History

Great Britain
- Name: HMS Grace
- Acquired: By purchase under Admiralty order 3 February 1794
- Fate: Sold 1798

General characteristics
- Type: River barge
- Tons burthen: 69 (bm)
- Length: 57 ft 1+1⁄2 in (17.412 m) (overall); 46 ft 7+1⁄4 in (14.2 m) (keel);
- Beam: 16 ft 9+1⁄4 in (5.112 m)
- Depth of hold: 4 ft 11 in (1.50 m)
- Complement: 60
- Armament: 2 × 18-pounder guns + 1 × 32-pounder carronade

= HMS Grace (1794) =

British naval barge 1794–1798

HMS Grace was one of 11 Thames sailing barges that the Admiralty purchased in 1794, for the British Royal Navy. After the outbreak of the French Revolutionary Wars in 1793, the Navy had found itself without vessels capable of inshore work and riverine operations. In 1795, the Admiralty started to order purpose-built schooner or brigantine-rigged gun vessels.

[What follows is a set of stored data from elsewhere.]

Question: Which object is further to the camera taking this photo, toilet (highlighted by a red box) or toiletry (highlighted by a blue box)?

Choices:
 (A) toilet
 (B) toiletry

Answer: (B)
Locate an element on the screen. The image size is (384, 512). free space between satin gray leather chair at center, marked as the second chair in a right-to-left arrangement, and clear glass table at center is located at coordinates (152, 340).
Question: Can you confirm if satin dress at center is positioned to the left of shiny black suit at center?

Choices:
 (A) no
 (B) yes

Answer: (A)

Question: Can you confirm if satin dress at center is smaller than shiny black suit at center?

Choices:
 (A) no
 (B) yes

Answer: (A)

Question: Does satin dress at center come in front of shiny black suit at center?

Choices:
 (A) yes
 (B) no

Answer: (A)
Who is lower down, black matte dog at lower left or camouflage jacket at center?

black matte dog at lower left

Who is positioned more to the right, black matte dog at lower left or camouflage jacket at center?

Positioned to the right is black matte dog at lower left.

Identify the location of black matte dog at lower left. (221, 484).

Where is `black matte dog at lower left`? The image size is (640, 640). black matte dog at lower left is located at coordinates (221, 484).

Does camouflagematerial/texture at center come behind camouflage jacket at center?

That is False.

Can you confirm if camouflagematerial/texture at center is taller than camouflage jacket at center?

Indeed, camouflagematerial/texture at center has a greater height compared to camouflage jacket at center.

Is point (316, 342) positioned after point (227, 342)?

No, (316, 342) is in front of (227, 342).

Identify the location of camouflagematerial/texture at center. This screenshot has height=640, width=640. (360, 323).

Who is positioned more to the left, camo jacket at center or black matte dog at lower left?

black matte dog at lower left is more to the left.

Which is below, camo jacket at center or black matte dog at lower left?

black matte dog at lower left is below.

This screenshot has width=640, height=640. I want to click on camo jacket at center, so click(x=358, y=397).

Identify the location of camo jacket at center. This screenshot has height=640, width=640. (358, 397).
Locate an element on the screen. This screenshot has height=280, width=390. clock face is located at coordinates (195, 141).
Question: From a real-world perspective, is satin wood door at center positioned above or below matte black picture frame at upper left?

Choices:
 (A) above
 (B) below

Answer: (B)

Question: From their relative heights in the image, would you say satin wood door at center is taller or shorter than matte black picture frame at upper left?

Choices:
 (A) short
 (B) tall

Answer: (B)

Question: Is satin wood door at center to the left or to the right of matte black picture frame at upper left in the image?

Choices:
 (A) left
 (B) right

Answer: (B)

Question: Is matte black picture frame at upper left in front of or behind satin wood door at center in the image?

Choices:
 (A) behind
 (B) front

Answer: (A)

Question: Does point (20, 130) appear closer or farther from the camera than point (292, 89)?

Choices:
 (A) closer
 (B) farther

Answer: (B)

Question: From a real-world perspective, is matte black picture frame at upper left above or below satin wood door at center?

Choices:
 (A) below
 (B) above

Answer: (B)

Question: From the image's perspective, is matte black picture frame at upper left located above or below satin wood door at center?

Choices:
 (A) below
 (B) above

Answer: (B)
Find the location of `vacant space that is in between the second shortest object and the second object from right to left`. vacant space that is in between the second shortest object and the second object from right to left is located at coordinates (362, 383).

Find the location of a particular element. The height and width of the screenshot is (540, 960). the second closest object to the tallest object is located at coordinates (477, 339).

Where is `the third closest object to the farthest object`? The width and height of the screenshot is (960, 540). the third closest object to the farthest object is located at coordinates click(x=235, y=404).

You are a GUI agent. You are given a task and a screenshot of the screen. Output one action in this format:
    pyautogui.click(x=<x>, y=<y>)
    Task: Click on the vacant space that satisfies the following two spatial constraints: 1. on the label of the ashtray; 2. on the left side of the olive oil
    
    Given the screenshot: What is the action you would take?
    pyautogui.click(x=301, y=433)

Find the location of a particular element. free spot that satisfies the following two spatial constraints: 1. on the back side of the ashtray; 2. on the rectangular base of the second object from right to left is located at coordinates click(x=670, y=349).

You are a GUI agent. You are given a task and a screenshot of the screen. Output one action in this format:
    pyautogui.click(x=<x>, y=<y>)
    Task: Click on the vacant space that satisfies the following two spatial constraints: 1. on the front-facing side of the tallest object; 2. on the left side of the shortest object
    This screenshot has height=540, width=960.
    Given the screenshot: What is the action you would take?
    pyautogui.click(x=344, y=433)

Mr. G. Garnault commissioned Grace in October 1796. His replacement was Mr. W. Goodall. In June 1798, Mr. Edward Dawson took command.

On 10 July, Dawson and Mr. John Matthew Miller, master of , dined together on New Betsey, together with their families and other non-commissioned officers, while both barges were at Sheerness. The meal included the imbibing of much wine, and a disagreement developed between Miller and Dawson. Dawson left New Betsey and landed on the beach. When Miller stepped out of a boat to help the ladies disembark, Dawson came up and using his hanger, stabbed Miller, killing him. Dawson's trial took place 25 July, at Maidstone, where the jury quickly found him guilty of murder. Dawson was hanged on 27 July, on Penenden Heath.

The "Principal Officers and Commissioners of His Majesty's Navy" offered Grace, of 69 tons (bm), for sale on 24 October 1798. She sold then.